## Listed records
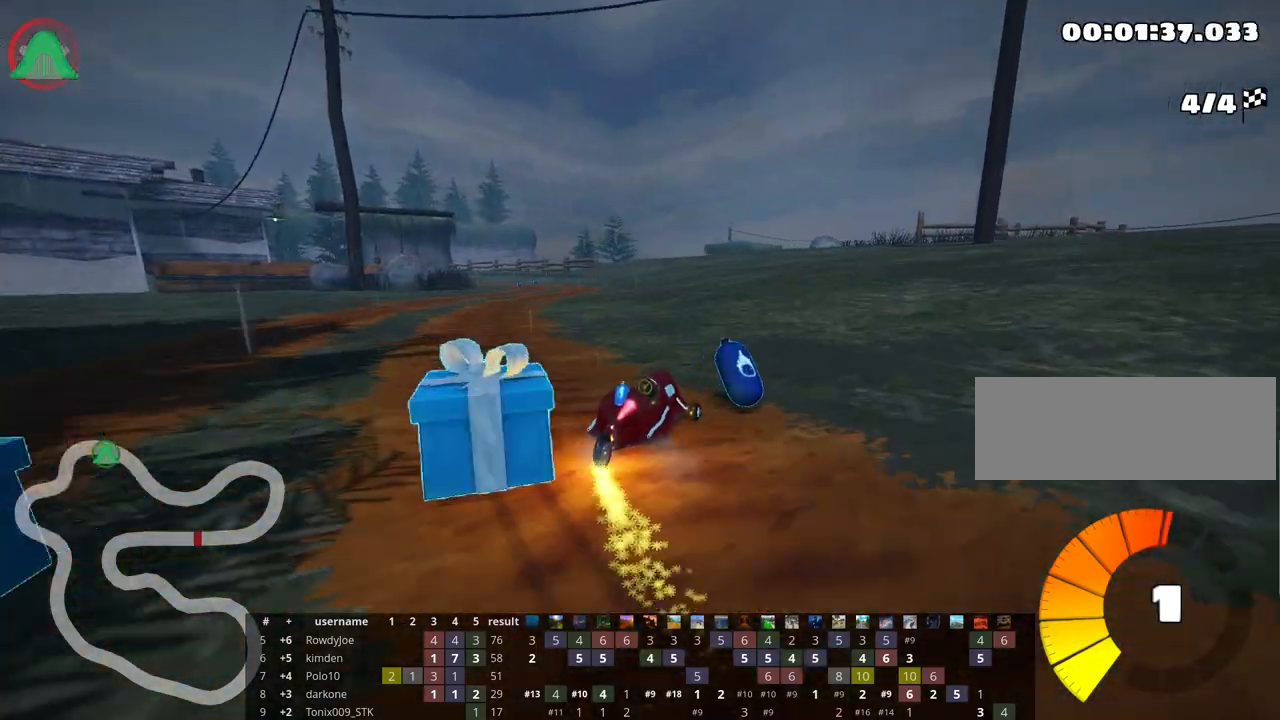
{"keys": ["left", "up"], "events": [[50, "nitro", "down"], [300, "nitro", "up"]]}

* * *

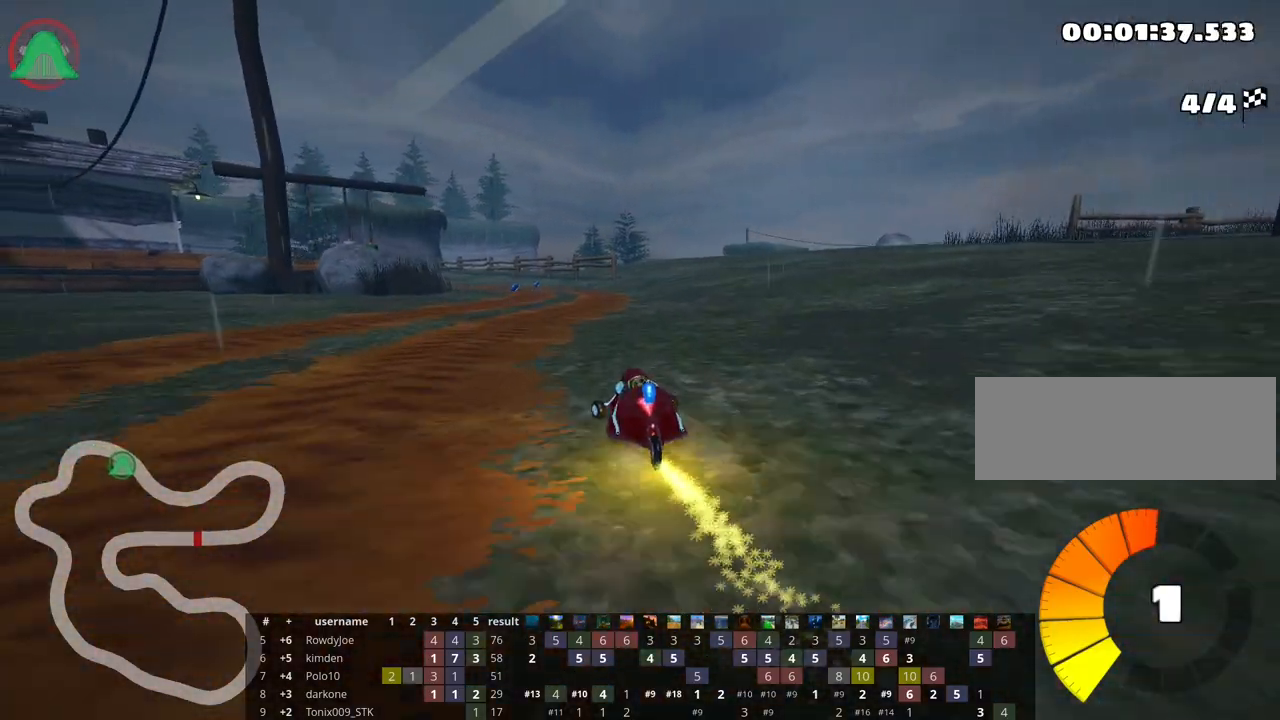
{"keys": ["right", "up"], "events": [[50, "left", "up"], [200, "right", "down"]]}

---

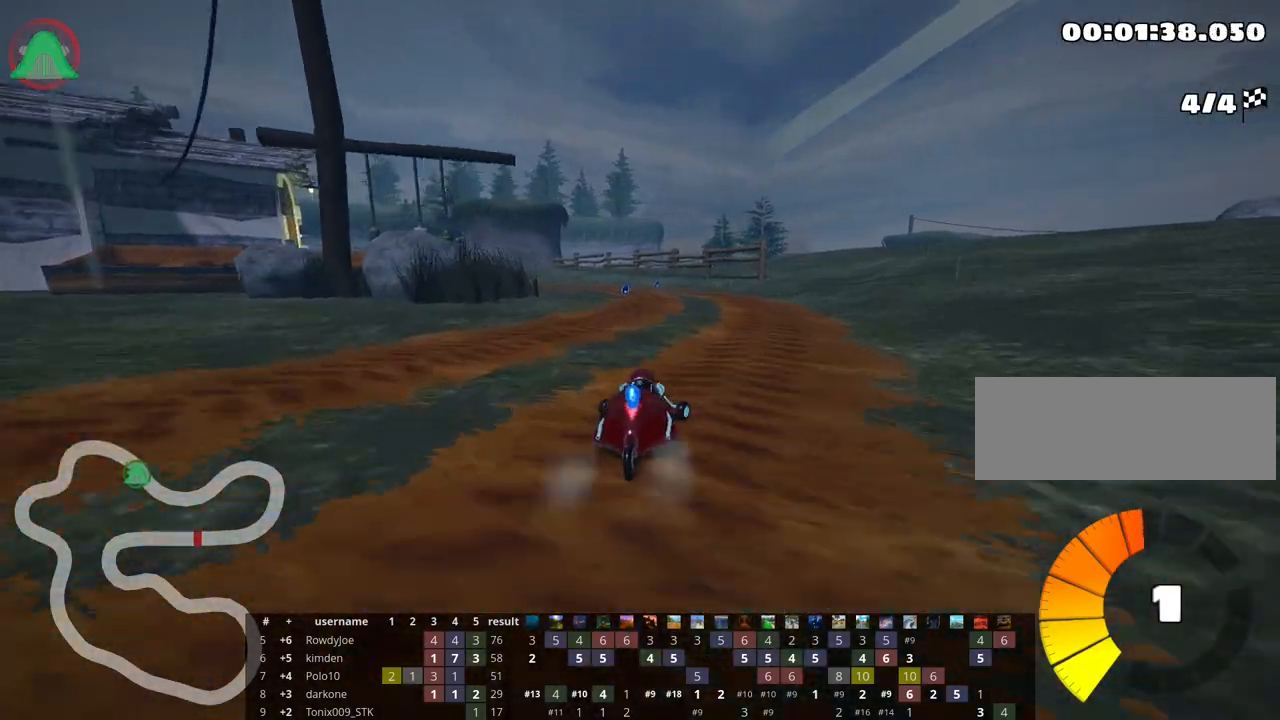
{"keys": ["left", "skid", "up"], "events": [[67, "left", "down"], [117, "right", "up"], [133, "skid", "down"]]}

## Problem statement
Count of lines with the string "right" in the material above: give that number only.

## Solution for this task
2